Inclusion Clinical Laboratories Criteria

- The following laboratory results must be met within 7 days of study drug (treatment)
administration

- Absolute neutrophil count (ANC) > 1,000 cells/dL (1.0 x 10e9/L) (Growth factor cannot
be used within the previous 7 days)

- Hemoglobin ≥ 8.0 g/dl (without transfusion within the previous 7 days).

- Platelet count > 50,000 cells/dL (50 x 10e9/L)

- Creatinine clearance ≥ 30 mL/min (Cockcroft-Gault equation)

- Serum SGOT/AST or SGPT/ALT < 2.5 x upper limit of normal (ULN)

- Total bilirubin ≤ 1.5 x ULN

- Serum calcium (corrected for albumin) level at or below the ULN range (treatment of
hypercalcemia is allowed and subject may enroll if hypercalcemia returns to normal
with standard treatment) prior to study therapy initiation.

- Left ventricular ejection fraction; LVEF ≥40% (By echocardiogram or MUGA testing).

Exclusion Criteria:

- Diagnosed or treated for another malignancy within 3 years of enrollment, with the
exception of complete resection of basal cell carcinoma or squamous cell carcinoma of
the skin, an in situ malignancy, low-risk prostate cancer after curative therapy or
complete resection of other advanced malignancy with the expectation that the patient
has received curative therapy.

- Patient has received other investigational drugs with 21 days before enrollment (or
must be > than four half-lives of the experimental agent). No prior SAR650984
anti-CD38 antibody therapy allowed.

- History of significant cardiovascular disease unless the disease is well-controlled
or history of myocardial infarction in the past 6 months. Significant cardiac
diseases includes second/third degree heart block; significant conduction
abnormalities, significant ischemic heart disease; QTc interval > 480 msec at
baseline (using Bazett's formula and read by local cardiologist); poorly controlled
hypertension; congestive heart failure of New York Heart Association (NYHA) Class II
or worse (slight limitation of physical activity; comfortable at rest, but ordinary
physical activity results in fatigue, palpitation, or dyspnea) and inability to
tolerate intravenous hydration necessary for study therapy administration.

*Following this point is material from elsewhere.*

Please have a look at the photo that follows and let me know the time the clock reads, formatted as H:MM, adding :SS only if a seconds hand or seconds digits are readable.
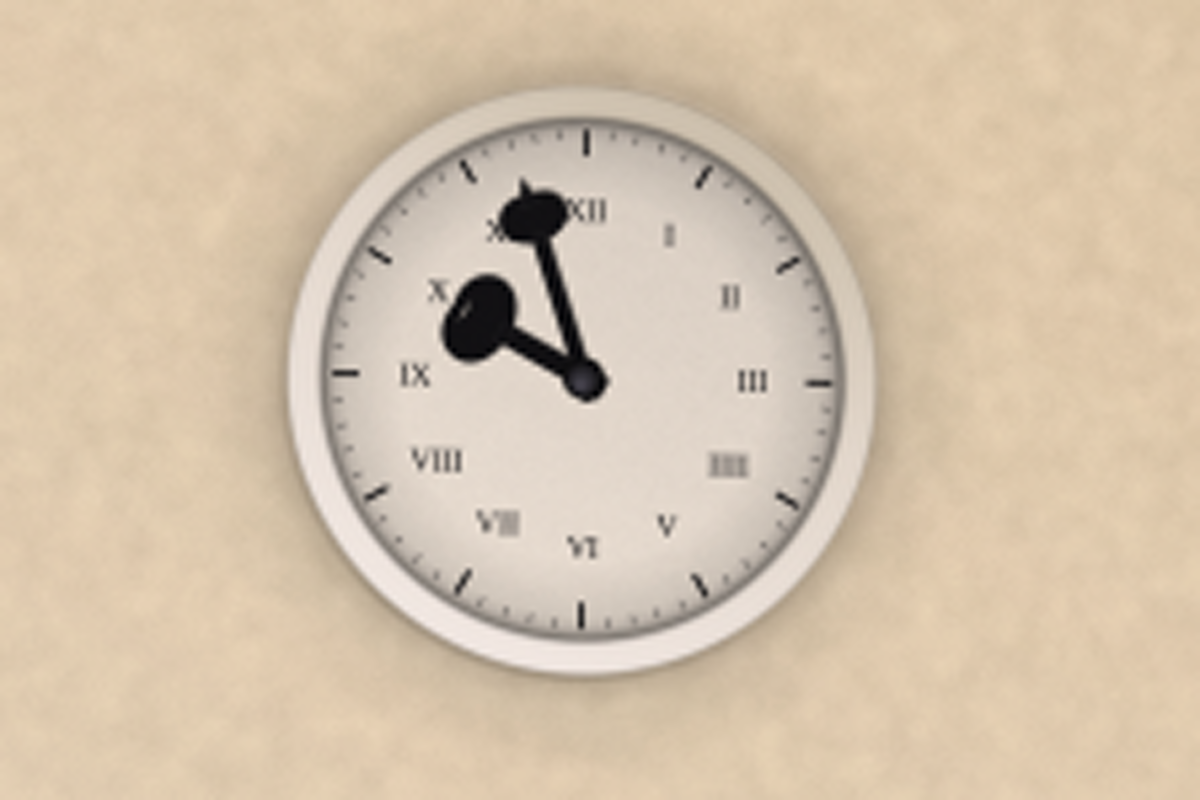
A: 9:57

- Prior peripheral stem cell transplant within 12 weeks of the first dose of study
treatment

- Daily requirement for corticosteroids (>10 mg prednisone QD or equivalent)

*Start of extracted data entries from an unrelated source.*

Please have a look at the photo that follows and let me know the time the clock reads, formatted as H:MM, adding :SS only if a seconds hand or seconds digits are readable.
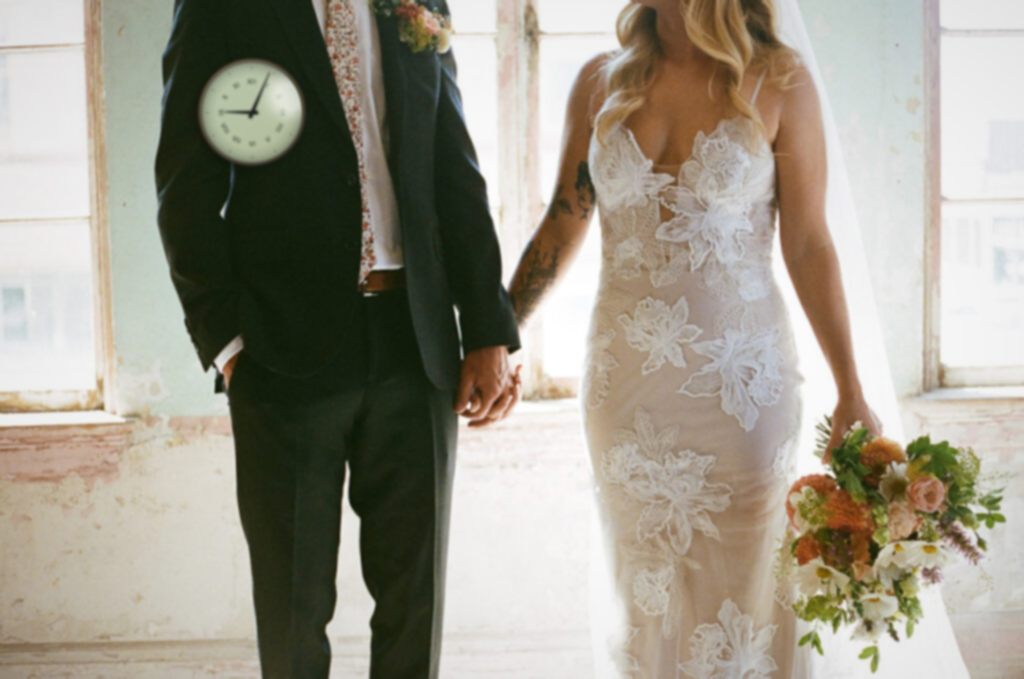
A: 9:04
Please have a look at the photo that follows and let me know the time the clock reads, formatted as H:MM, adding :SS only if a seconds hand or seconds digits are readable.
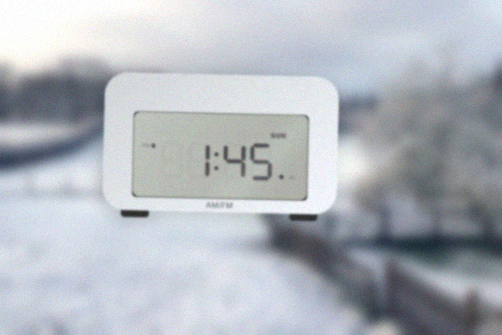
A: 1:45
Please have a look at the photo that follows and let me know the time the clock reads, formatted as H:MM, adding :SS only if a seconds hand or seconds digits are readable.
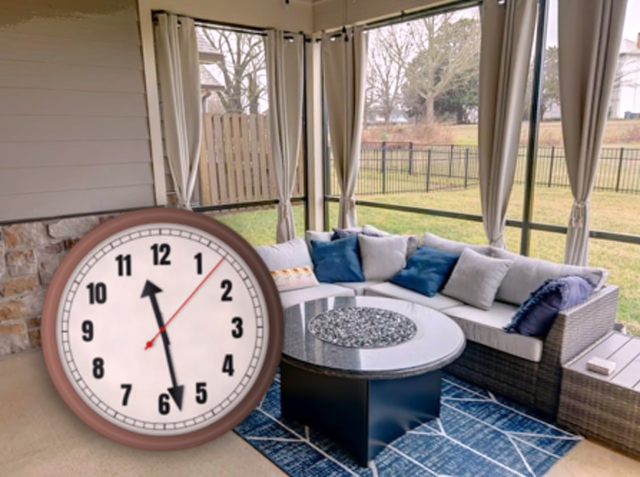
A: 11:28:07
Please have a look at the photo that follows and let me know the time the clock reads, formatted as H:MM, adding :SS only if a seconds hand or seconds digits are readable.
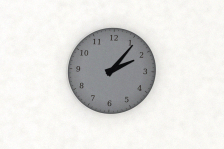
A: 2:06
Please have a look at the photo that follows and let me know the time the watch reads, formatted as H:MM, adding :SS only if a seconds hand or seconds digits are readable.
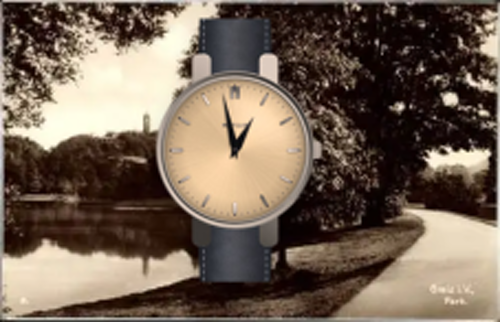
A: 12:58
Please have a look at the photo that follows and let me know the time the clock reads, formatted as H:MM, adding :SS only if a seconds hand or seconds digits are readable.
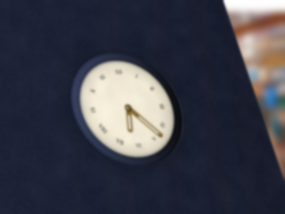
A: 6:23
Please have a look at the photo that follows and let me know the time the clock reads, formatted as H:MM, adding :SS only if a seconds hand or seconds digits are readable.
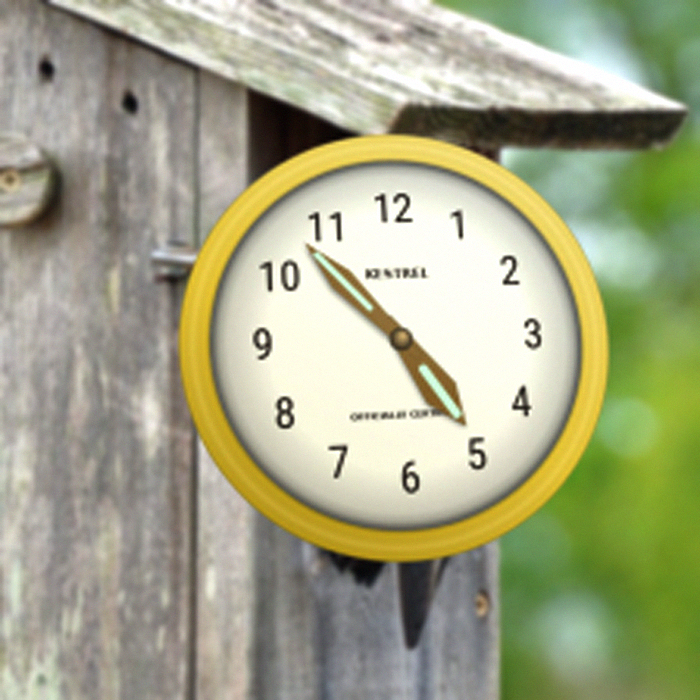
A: 4:53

- Patients with evidence of significant mucosal or internal bleeding

- Prior radiation therapy or chemotherapy within 2 weeks or major surgical procedure
within 4 weeks of the first dose of study treatment.

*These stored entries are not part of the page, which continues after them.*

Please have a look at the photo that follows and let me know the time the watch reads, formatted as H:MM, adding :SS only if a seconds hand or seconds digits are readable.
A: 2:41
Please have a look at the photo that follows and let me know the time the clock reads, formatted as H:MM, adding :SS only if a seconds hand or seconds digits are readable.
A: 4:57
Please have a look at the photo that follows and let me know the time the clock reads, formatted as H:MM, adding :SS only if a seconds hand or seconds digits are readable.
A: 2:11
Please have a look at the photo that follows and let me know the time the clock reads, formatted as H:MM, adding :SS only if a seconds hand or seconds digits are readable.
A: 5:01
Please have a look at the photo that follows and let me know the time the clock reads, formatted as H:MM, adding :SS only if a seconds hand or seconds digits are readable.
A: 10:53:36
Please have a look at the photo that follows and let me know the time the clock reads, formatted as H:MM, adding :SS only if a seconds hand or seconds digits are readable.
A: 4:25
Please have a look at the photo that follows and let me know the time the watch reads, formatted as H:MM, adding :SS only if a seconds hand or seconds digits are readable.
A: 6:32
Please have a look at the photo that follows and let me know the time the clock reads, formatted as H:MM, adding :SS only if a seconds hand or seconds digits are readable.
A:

- Known active infection requiring parenteral or oral anti-infective treatment, once a
patient has completed antibiotics and symptoms of infection have resolved to 2, they are then considered eligible from an infection standpoint.

- Serious psychiatric illness, active alcoholism, or drug addiction that may hinder or
confuse follow-up evaluation.

- Any medical conditions that, in the Investigator's opinion, would impose excessive
risk to the patient. Examples of such conditions include any pre-existing kidney
disease (acute or chronic, unless renal insufficiency is felt to be secondary to MM),
hypertension, active seizure disorder or pulmonary diseases that would impose
excessive risk to the patient.

- Patient has hypersensitivity to any of the components of study therapy including
required prophylactic medications.

- Known HIV seropositivity or active hepatitis B or C viral infection

- Neuropathy ≥Grade 3 or painful neuropathy ≥Grade 2 (National Cancer Institute Common
Terminology Criteria for Adverse Events [NCI CTCAE] v4.03)

- Gastro-intestinal abnormalities, including bowel obstruction, inability to take oral
medication, requirement for intravenous (IV) alimentation, active peptic ulcer or
prior surgical procedures or bowel resection affecting absorption.